━━ Record excerpts
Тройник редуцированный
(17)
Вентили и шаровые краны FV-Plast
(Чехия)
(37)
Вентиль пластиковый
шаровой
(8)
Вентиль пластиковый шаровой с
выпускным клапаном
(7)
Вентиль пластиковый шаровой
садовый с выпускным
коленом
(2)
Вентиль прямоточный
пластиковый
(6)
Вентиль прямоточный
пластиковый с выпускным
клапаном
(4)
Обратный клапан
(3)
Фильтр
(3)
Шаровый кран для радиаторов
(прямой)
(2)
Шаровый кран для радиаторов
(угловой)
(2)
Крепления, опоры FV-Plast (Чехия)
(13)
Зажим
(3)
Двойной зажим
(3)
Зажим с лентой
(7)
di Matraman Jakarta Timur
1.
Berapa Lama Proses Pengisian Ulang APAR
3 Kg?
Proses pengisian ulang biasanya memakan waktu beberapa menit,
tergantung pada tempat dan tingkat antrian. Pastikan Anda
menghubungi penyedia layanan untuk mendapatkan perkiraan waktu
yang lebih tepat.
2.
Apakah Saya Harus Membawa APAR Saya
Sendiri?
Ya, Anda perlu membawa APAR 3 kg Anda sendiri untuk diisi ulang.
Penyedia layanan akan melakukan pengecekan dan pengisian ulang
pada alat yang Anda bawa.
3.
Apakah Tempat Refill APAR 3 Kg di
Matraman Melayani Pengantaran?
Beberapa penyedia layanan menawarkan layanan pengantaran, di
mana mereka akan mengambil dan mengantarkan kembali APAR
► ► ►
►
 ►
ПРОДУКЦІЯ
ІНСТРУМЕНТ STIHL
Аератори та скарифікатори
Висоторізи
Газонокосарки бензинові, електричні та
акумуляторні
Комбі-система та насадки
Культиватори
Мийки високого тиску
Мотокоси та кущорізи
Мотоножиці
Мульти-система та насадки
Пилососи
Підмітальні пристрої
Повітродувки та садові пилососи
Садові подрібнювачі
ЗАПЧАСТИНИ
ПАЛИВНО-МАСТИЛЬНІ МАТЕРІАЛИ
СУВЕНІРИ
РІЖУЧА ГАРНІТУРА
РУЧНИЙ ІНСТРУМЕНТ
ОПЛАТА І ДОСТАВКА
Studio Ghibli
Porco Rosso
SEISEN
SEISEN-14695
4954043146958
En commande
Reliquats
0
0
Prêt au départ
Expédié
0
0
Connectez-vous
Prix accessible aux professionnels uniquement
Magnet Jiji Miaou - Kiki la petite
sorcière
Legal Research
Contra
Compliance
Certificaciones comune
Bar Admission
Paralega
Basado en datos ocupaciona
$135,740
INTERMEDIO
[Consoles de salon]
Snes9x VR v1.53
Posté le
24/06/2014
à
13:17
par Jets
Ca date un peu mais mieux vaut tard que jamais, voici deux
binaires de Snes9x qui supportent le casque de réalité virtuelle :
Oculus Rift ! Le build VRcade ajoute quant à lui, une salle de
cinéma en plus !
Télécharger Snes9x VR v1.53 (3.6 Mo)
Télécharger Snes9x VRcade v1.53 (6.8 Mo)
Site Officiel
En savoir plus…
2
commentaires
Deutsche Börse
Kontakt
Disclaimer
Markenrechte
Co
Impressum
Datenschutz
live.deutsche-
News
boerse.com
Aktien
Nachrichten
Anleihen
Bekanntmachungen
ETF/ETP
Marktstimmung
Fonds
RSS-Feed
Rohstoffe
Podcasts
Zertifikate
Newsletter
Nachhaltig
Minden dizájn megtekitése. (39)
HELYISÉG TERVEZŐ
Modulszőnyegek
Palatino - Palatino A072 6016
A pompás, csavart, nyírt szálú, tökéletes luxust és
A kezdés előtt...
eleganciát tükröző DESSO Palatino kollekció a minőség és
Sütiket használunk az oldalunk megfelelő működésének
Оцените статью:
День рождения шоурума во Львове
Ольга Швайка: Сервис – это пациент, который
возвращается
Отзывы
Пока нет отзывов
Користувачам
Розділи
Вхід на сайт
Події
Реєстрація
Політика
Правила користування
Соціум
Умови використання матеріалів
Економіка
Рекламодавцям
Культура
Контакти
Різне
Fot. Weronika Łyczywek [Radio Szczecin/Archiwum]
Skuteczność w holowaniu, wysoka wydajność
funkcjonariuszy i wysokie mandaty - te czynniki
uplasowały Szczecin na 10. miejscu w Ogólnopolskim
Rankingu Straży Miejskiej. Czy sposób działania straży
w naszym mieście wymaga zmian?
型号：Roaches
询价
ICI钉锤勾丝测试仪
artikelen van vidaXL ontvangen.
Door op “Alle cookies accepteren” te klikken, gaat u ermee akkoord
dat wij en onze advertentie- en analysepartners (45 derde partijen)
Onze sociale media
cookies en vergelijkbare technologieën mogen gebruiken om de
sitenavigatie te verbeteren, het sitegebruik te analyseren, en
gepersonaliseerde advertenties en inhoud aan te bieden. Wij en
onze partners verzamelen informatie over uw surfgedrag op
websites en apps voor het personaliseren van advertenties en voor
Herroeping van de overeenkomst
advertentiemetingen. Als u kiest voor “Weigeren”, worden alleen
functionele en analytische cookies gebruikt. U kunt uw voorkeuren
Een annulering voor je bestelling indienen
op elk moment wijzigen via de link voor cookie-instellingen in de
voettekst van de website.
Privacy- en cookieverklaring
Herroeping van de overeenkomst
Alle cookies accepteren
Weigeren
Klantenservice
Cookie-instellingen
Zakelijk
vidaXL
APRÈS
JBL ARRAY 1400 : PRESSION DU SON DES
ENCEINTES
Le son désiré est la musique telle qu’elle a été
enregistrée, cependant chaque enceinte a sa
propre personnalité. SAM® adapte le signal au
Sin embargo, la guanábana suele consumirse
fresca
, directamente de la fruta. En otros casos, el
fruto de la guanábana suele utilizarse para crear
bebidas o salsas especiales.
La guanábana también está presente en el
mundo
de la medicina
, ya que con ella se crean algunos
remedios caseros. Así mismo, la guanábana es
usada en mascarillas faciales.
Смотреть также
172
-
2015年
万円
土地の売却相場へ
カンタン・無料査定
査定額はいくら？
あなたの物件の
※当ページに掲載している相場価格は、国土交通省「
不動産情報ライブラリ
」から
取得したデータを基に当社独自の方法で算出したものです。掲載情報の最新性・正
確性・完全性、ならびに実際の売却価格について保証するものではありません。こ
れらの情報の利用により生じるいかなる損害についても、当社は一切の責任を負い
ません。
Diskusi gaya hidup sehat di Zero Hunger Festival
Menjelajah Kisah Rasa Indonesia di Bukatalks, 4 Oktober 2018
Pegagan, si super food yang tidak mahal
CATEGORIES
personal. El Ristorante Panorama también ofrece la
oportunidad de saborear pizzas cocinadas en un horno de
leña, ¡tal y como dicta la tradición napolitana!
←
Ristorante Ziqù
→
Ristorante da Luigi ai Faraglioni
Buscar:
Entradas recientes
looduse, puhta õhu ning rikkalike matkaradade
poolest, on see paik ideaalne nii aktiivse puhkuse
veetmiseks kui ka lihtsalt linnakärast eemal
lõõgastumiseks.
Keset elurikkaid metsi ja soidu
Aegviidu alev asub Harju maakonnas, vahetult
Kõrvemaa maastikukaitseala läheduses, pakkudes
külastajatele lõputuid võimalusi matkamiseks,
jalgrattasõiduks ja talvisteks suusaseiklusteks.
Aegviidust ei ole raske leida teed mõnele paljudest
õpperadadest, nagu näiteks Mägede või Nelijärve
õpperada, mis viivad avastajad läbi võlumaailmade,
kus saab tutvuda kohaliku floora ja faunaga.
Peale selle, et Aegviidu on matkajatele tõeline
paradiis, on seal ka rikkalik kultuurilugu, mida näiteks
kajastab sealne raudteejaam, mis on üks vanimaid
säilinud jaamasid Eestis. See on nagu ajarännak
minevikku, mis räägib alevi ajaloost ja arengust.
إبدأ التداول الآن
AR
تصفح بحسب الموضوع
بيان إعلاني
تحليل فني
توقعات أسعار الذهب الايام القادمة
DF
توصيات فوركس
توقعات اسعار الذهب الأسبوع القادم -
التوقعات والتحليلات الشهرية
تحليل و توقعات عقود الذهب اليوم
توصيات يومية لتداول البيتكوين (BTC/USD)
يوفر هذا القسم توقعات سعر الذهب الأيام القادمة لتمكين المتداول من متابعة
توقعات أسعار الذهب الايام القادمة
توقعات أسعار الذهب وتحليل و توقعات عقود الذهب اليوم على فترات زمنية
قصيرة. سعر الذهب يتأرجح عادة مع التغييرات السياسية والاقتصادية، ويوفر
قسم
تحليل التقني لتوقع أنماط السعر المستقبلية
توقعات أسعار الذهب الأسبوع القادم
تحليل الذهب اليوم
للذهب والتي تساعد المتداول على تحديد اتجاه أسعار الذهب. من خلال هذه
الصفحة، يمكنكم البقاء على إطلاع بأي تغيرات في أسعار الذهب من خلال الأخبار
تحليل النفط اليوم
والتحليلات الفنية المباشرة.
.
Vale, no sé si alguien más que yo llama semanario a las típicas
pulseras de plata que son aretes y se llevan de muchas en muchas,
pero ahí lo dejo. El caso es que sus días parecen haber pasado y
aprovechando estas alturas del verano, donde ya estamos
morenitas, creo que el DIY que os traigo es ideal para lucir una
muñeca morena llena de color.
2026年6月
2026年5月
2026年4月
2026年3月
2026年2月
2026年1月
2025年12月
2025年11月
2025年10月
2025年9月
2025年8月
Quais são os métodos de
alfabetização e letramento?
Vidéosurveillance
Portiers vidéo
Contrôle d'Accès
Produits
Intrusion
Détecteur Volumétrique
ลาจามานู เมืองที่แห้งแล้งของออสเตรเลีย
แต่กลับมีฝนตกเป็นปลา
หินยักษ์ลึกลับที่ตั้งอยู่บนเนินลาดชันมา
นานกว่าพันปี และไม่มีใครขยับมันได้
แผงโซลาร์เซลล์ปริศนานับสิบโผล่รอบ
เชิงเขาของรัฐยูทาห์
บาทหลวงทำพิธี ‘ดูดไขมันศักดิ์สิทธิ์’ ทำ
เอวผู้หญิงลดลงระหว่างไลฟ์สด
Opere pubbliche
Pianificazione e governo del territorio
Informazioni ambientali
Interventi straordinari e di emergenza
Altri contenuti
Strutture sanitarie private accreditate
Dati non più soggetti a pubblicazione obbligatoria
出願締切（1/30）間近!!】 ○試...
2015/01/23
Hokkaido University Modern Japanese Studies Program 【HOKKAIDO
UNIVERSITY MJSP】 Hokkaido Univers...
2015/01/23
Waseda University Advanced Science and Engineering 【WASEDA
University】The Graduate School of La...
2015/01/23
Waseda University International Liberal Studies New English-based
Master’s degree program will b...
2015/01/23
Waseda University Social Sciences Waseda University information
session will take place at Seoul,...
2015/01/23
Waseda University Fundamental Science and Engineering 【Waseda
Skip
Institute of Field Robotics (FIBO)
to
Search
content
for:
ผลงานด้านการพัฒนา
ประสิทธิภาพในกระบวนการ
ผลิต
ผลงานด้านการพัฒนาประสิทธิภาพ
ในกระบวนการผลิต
━━━━
• [Task requirements]
Take every line from the records above that has the word "accepteren" and copy it.

• [Answer to this problem]
Door op “Alle cookies accepteren” te klikken, gaat u ermee akkoord
Alle cookies accepteren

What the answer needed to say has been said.